Required work:
1. Reproduce the osteoarthritis passage word for word, starting with "The addition of" and going on through "adopted with caution.".
2. In the osteoarthritis passage, what is the prevalence of osteoarthritis among Chinese people aged 40 and above?

Document segment:
----------

The addition of a proton pump inhibitor to both imrecoxib and diclofenac was advised. Imrecoxib provides a valuable option for patients with osteoarthritis. Uncertainties existed in the model, and the suggestions can be adopted with caution.

Osteoarthritis (OA) is a chronic disease with a high prevalence of 46.3% in Chinese who aged 40 years-old and above [1]. OA is associated with high disability rate, which can increase the incidence of cardiovascular disease (CV) and all-cause mortality rate, accounting for the main cause of disability in many countries [2]. According to the recommendations from both American Academy of Orthopedic Surgeons (AAOS) and Osteoarthritis Research Society International (OARSI), the use of Nonsteroidal anti-inflammatory drugs (NSAIDs) was highly recommended, which was also listed as first-line drugs managing OA in Chinese Guideline for Diagnosis and Treatment of OA [2,3,4]. There are two types of NSAIDs: traditional NSAIDs and newly developed selective COX-2 inhibitors. Similar efficacy of pain relief was found in both traditional NSAIDs and COX-2 inhibitors, while traditional NSAIDs were associated with gastrointestinal (GI) side effects and selective COX-2 inhibitors were developed to reduce GI adverse events [3, 5]. Meanwhile, cardiovascular (CV) adverse events were found in both traditional NSAIDs and COX-2 inhibitors.

----------

Records supplied:
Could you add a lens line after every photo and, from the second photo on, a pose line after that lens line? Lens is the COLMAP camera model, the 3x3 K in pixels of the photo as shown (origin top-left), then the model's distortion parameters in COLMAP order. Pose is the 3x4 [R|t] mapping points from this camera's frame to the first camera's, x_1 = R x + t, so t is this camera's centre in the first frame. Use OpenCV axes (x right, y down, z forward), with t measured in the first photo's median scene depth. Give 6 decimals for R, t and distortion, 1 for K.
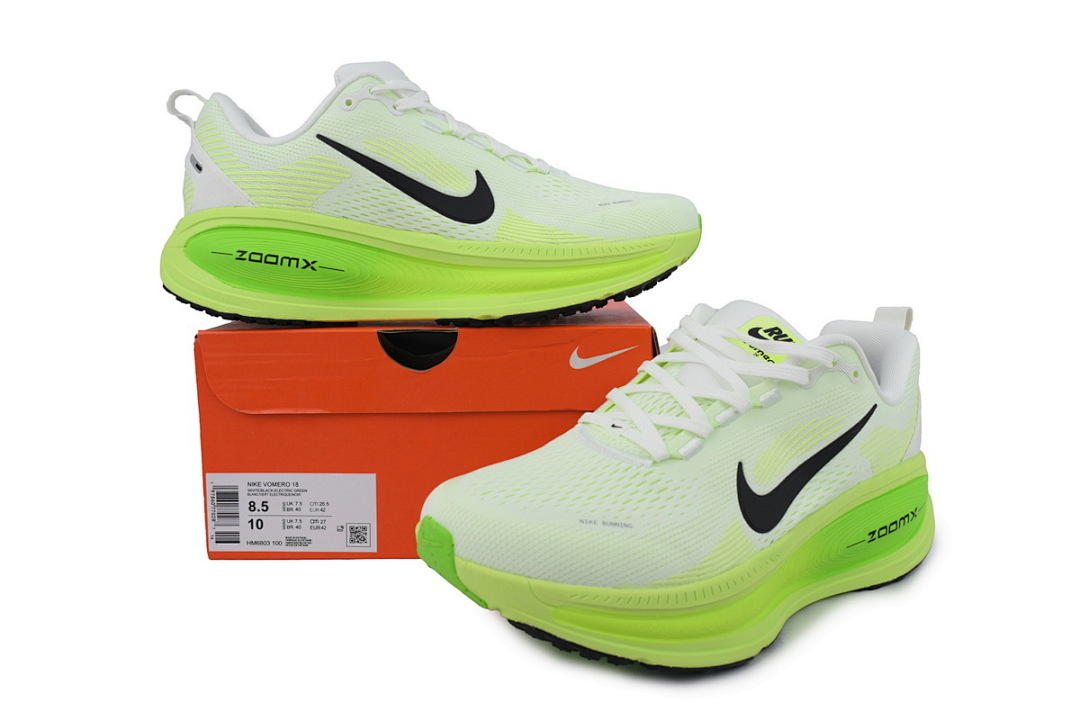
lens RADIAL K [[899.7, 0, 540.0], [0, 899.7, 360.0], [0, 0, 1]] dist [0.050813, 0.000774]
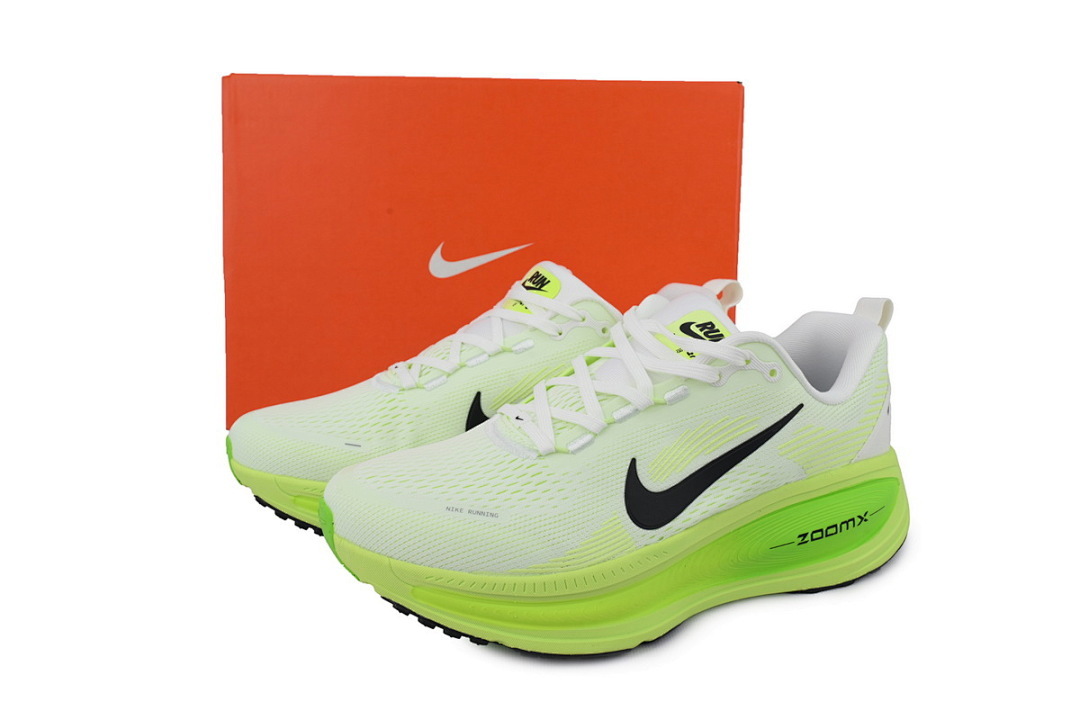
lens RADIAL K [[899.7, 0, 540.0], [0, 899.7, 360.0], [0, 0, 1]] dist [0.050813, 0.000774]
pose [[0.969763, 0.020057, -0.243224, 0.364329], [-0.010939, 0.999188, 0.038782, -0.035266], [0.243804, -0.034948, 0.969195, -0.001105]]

----------

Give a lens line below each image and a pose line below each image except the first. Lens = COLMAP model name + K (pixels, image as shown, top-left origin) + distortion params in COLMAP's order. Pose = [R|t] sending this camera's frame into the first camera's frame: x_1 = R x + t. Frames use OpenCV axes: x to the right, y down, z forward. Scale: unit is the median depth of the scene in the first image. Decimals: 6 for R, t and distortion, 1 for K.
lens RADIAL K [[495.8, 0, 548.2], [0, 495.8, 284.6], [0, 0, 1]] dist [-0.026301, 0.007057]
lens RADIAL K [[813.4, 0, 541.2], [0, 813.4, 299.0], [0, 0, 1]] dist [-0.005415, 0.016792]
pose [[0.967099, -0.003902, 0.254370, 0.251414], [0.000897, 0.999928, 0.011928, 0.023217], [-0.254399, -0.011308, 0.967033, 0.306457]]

----------

Answers for the tasks:
1.
The addition of a proton pump inhibitor to both imrecoxib and diclofenac was advised. Imrecoxib provides a valuable option for patients with osteoarthritis. Uncertainties existed in the model, and the suggestions can be adopted with caution.

2. 46.3%